AWS regions are certified under the EU-US Privacy Shield, a framework for how companies may exchange information across the Atlantic while adhering to privacy laws in different countries, and the General Data Protection Regulation (GDPR). The latter will be in effect in the European Union on the 25th of May 2018.

Moreover, European countries like Germany and France have strict data sovereignty laws, which means tech companies are required to keep data of citizens within the country boundaries. These requirements and the availability of cloud services locally drive the three big public cloud providers Microsoft, Amazon, and Google to invest billions in data centers in Europe. Microsoft offers its Azure and Office365 services through data centers in the UK, Germany, Netherlands, Ireland, Austria, and Finland. Also, Microsoft plans two regions soon in France. Googles Cloud Platform services are available in Europe through data centers in Ireland, Belgium, and the UK, and they are planning for more in Finland and the Netherlands.
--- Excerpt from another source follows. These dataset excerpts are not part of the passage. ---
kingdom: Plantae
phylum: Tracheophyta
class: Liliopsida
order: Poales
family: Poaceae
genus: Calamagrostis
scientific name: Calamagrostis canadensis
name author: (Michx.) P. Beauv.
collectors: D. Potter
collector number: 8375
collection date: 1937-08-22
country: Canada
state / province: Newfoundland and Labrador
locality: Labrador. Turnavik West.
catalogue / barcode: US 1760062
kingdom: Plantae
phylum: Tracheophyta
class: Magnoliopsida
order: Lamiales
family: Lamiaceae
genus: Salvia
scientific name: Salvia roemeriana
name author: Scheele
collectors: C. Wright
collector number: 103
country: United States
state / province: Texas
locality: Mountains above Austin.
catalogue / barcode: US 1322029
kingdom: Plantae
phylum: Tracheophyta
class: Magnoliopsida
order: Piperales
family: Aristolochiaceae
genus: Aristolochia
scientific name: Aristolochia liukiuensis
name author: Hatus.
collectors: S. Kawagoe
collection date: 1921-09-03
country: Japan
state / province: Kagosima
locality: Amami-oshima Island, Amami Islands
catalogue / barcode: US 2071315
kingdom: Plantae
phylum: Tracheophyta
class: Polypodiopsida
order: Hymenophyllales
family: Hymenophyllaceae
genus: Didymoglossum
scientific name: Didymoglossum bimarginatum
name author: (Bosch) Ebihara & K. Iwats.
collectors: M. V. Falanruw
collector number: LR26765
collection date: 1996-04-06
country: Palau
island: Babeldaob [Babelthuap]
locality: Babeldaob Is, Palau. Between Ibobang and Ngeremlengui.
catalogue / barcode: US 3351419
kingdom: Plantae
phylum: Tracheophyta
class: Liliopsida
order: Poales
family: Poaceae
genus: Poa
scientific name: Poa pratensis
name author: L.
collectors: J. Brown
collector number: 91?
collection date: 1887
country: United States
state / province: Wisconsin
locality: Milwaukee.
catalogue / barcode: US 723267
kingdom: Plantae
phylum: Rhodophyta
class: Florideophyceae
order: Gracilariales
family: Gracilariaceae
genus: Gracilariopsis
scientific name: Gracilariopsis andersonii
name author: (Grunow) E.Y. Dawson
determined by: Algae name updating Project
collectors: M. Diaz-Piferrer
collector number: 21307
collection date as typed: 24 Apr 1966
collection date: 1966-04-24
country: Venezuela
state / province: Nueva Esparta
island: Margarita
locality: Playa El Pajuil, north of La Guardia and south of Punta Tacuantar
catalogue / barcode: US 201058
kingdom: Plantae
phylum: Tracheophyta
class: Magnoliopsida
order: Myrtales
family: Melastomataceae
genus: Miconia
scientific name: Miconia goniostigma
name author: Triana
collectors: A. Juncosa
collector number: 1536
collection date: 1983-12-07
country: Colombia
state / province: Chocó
Finally, Amazon will expect to have another data center in Sweden.

These investments by the public cloud providers are not only driven by privacy laws or performance and availability, but also to motivate customers to push innovations on their respective cloud platforms. With the new infrastructure Region in France, AWS customers will have new opportunities. For instance, the French state-owned railway company SNCF built a mobile application on AWS to give traffic information to the 14 million travelers across its network in real time. Agnes Chiroux, the SNCF application project manager, responded on the new region in France:

The new AWS Region in France is an opportunity for us to speed-up innovation and ensure a good experience for our users. In the future, we expect to develop new predictive features for the SNCF application, using machine learning and big data services in the AWS Region in France, to deliver reliable information to travelers. Using the new AWS Region will enable us to pursue our mission, which is to keep travelers informed in real time and always suggest the fastest and easiest way to reach their destination.